Please retype the text on the disputed bank charges below in full, word for word.

[Text segment]
☆ ☆ ☆ ☆

8. The Defendant denies that it is in breach of any term of the Consumer Credit Act 1974 as alleged or at all and the Claimant is put to strict proof thereof.

 

Where do I start???

 

9. In relation to the allegations raised by the Claimant relating to bank charges the defendant says that the Claimant's account was governed by the Defendant's personal business banking terms and conditions. Pursuant to those terms the Defendant is entitled to make a charge for its services as set out in the Defendant's price list, including an overdraft review fee for considering whether to provide and providing an overdraft.

 

OK.....

 

10. The Defendant denies that the charges applied to the Claimant's account amount to penalties at common law and/or unfair contract terms for the purpose of the Unfair Terms in Consumer Contracts Regulations 1999 (UTCCRs).

 

Hmmmm....

 

11. The charges applied to the Claimant's account were reasonsable and were properly fully disclosed in the Defendant's terms and conditions and published price list. the charges represent the contractually agreed price for the services provided and the UTCCRs are not applicable to them; alternatively, they are not unfair contrary to the UTCCRs. Further the charges are not default charges and, accordingly, can not amount to a penalty.

 

So where are these Terms and Conditions?

 

I'm pretty sure a Judge has recently ruled that the UTCCRs are in fact applicable.....

☆ ☆ ☆ ☆

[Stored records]

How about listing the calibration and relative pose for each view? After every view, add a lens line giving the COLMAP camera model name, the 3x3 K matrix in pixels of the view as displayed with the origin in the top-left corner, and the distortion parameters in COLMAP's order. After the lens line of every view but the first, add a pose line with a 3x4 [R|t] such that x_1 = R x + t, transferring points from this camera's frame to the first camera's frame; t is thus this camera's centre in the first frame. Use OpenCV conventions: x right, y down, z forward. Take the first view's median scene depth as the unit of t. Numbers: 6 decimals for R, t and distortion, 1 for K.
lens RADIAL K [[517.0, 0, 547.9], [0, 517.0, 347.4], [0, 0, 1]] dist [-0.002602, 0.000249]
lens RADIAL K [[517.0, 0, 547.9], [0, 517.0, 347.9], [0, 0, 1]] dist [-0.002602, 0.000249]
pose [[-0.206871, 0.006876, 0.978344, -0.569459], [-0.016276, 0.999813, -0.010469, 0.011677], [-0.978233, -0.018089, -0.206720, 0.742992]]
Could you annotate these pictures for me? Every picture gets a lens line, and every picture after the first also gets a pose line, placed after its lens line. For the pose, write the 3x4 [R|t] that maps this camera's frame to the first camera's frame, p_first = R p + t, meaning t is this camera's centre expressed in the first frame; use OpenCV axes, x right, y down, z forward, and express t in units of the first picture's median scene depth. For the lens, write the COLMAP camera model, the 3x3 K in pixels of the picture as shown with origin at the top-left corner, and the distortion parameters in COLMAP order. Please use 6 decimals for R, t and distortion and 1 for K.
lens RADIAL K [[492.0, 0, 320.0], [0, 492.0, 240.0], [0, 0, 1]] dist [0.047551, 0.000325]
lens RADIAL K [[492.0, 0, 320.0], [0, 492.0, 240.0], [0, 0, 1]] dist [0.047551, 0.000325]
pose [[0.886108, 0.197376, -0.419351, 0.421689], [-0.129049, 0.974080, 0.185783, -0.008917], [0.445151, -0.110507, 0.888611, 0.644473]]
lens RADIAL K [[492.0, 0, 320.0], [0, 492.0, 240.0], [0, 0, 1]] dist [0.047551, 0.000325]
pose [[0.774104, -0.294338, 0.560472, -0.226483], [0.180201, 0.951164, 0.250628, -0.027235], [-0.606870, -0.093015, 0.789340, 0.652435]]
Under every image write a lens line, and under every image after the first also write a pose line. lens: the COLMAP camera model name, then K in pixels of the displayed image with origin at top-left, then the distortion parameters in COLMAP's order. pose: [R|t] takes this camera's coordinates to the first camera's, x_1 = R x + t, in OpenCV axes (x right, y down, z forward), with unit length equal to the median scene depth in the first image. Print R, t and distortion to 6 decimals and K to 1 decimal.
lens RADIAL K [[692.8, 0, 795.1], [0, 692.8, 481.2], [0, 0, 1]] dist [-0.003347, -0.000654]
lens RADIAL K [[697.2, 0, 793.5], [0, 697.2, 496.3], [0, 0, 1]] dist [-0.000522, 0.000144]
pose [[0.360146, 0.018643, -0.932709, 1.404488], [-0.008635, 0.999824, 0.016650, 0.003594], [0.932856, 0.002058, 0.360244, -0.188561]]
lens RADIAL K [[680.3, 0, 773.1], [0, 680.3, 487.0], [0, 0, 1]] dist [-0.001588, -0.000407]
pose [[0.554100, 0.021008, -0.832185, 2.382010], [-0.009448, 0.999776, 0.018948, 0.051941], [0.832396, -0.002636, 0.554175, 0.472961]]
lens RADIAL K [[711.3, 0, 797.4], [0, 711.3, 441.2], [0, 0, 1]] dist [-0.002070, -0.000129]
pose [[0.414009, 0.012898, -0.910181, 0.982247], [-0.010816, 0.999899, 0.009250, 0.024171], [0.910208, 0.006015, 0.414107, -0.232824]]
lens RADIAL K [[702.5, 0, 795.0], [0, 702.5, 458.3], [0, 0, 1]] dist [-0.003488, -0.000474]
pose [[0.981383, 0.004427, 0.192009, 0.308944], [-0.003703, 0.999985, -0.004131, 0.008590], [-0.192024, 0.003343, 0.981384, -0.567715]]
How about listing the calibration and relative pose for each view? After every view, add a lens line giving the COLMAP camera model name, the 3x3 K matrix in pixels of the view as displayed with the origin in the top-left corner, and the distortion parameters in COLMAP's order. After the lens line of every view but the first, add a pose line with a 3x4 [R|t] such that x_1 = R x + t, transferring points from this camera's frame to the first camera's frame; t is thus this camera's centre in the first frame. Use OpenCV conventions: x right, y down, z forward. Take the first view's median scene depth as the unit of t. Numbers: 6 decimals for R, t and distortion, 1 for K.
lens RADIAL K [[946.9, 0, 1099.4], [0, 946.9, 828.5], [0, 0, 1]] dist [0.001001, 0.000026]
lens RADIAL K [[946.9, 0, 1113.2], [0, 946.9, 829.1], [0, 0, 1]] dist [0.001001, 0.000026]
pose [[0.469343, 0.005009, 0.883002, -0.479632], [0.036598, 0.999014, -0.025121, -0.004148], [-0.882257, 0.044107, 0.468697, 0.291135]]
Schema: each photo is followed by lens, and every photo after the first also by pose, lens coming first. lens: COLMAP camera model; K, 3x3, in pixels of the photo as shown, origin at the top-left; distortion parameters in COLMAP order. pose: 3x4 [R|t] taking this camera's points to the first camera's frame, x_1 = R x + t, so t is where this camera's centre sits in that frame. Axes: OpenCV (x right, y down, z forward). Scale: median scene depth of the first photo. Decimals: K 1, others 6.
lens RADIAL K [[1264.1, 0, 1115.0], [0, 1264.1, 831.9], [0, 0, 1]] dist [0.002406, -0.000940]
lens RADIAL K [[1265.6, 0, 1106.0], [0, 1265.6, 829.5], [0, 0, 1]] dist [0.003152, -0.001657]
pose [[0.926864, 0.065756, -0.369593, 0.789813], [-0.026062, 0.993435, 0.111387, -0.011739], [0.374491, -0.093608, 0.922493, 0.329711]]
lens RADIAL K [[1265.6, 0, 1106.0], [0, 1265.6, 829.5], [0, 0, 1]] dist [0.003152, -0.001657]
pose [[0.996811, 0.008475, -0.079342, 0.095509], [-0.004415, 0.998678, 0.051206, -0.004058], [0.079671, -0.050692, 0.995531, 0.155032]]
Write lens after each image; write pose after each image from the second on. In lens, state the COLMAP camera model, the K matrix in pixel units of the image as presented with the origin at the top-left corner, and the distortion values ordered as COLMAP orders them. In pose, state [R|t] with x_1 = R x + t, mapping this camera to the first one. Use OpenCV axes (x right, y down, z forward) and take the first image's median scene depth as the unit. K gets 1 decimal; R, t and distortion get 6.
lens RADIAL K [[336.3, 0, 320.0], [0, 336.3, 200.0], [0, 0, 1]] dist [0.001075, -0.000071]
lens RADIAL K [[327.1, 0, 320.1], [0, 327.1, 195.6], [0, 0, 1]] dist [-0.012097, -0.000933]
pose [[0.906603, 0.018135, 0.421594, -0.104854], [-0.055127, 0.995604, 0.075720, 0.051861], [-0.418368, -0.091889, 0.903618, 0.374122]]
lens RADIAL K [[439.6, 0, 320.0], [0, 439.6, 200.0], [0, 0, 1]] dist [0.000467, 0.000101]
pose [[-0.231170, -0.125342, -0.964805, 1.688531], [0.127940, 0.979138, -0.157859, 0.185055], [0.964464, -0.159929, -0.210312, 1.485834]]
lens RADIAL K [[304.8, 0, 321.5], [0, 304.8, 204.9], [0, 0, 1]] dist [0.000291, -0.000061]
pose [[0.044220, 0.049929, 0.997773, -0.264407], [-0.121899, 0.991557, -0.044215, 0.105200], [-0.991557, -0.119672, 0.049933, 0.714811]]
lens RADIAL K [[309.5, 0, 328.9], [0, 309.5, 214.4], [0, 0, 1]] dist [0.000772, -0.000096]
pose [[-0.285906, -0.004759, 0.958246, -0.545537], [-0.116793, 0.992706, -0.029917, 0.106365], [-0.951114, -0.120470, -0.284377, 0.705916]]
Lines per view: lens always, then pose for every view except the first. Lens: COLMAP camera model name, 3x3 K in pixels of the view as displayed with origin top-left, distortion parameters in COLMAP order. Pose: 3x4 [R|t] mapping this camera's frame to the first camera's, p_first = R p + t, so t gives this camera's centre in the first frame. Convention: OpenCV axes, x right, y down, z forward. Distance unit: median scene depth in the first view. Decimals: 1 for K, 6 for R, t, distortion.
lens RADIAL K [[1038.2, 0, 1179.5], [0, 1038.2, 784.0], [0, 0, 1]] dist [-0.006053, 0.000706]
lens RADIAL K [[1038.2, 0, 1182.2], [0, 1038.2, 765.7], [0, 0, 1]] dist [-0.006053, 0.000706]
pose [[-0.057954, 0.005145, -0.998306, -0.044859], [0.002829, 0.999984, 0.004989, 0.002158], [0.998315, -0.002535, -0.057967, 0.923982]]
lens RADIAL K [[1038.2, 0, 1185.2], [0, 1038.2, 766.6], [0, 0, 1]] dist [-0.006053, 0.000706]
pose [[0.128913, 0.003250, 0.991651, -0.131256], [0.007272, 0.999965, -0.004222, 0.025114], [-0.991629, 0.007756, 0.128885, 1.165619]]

☆ ☆ ☆ ☆

[Solution]
8. The Defendant denies that it is in breach of any term of the Consumer Credit Act 1974 as alleged or at all and the Claimant is put to strict proof thereof.

 

Where do I start???

 

9. In relation to the allegations raised by the Claimant relating to bank charges the defendant says that the Claimant's account was governed by the Defendant's personal business banking terms and conditions. Pursuant to those terms the Defendant is entitled to make a charge for its services as set out in the Defendant's price list, including an overdraft review fee for considering whether to provide and providing an overdraft.

 

OK.....

 

10. The Defendant denies that the charges applied to the Claimant's account amount to penalties at common law and/or unfair contract terms for the purpose of the Unfair Terms in Consumer Contracts Regulations 1999 (UTCCRs).

 

Hmmmm....

 

11. The charges applied to the Claimant's account were reasonsable and were properly fully disclosed in the Defendant's terms and conditions and published price list. the charges represent the contractually agreed price for the services provided and the UTCCRs are not applicable to them; alternatively, they are not unfair contrary to the UTCCRs. Further the charges are not default charges and, accordingly, can not amount to a penalty.

 

So where are these Terms and Conditions?

 

I'm pretty sure a Judge has recently ruled that the UTCCRs are in fact applicable.....